§ TASK DETAILS:
Go through the records and report each line holding the string "Table".
### DATA SHOWN ###
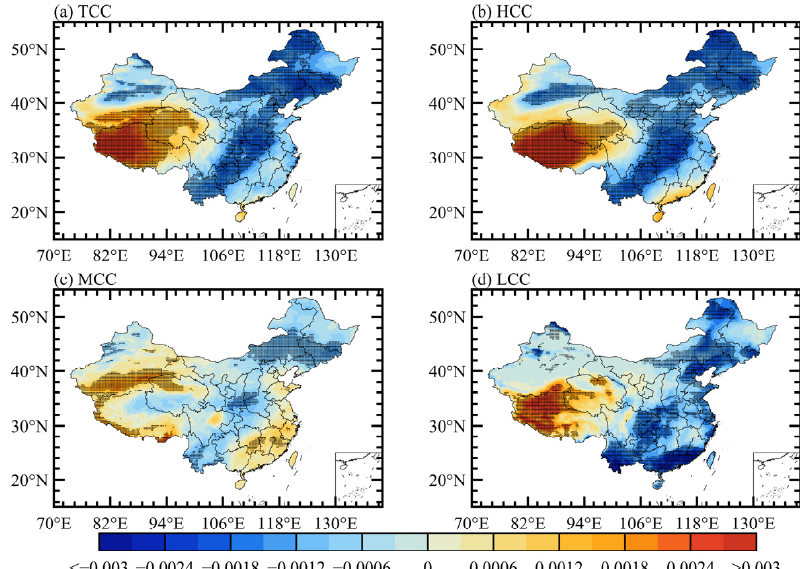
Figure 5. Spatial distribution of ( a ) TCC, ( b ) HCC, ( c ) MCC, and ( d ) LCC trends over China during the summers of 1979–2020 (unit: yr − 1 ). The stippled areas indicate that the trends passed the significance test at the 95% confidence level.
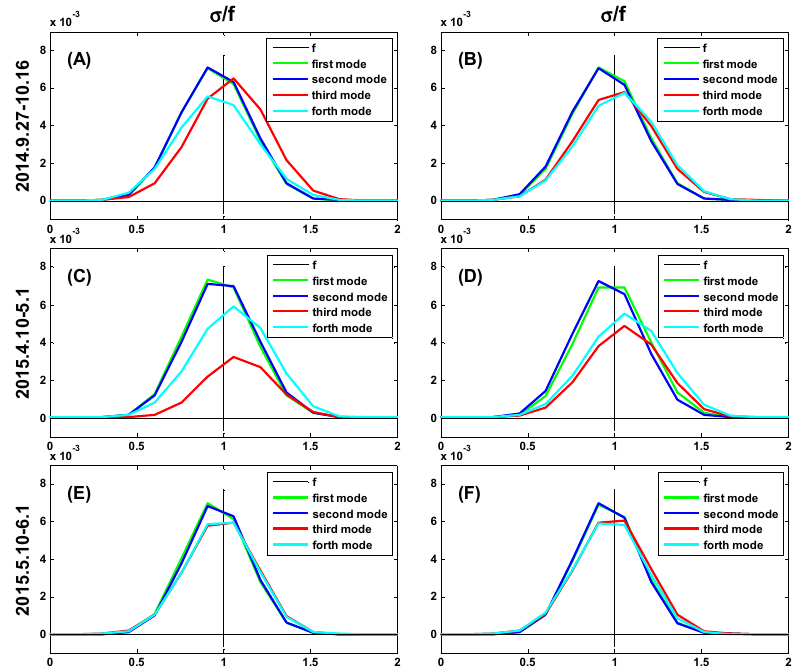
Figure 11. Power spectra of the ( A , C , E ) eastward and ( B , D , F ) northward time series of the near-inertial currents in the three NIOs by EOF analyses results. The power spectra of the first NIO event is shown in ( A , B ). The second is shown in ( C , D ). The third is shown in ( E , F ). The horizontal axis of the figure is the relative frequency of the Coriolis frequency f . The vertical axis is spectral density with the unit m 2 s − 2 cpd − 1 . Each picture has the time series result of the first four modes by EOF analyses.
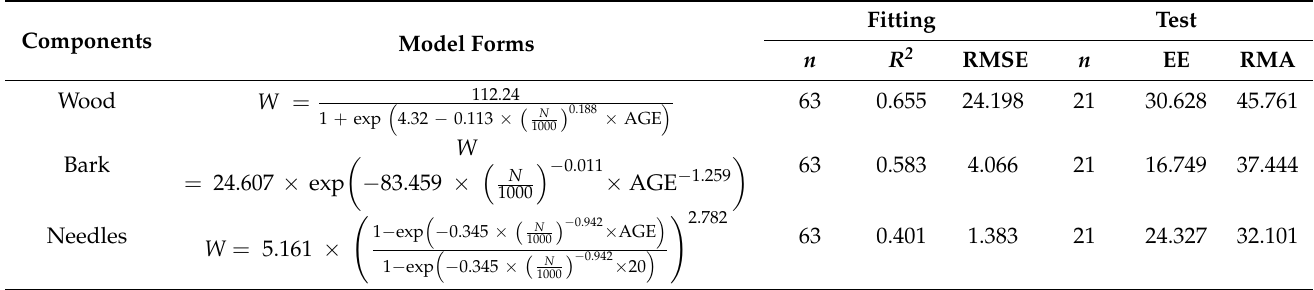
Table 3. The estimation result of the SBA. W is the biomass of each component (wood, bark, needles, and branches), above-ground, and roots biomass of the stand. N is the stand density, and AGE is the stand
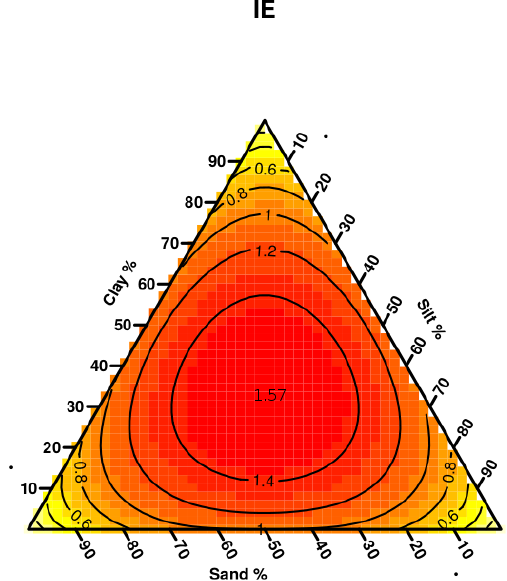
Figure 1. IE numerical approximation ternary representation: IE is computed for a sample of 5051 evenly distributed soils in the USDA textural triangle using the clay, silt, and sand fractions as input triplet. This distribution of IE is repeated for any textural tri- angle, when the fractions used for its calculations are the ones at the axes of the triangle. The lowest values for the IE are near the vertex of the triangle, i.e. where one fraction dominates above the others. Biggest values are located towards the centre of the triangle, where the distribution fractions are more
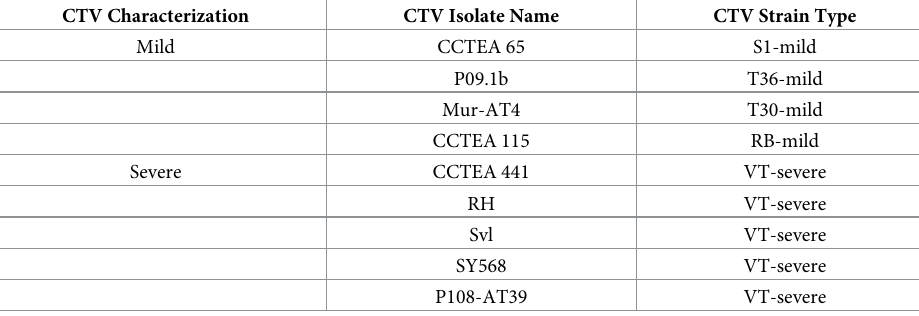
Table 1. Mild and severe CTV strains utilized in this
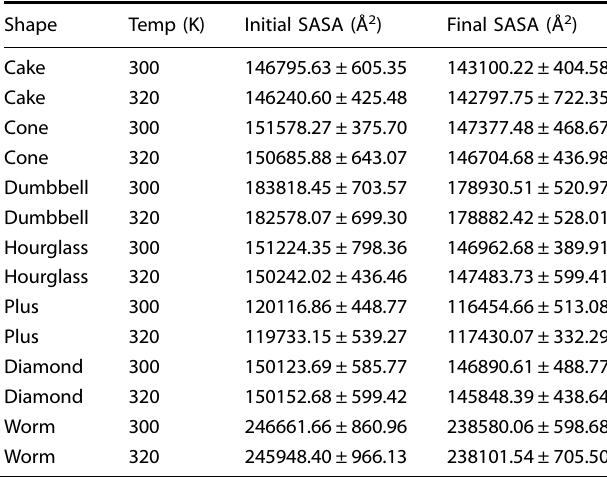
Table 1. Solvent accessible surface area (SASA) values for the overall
###
§ REPLY TO THE EXERCISE:
Table 3. The estimation result of the SBA. W is the biomass of each component (wood, bark, needles, and branches), above-ground, and roots biomass of the stand. N is the stand density, and AGE is the stand
Table 1. Mild and severe CTV strains utilized in this
Table 1. Solvent accessible surface area (SASA) values for the overall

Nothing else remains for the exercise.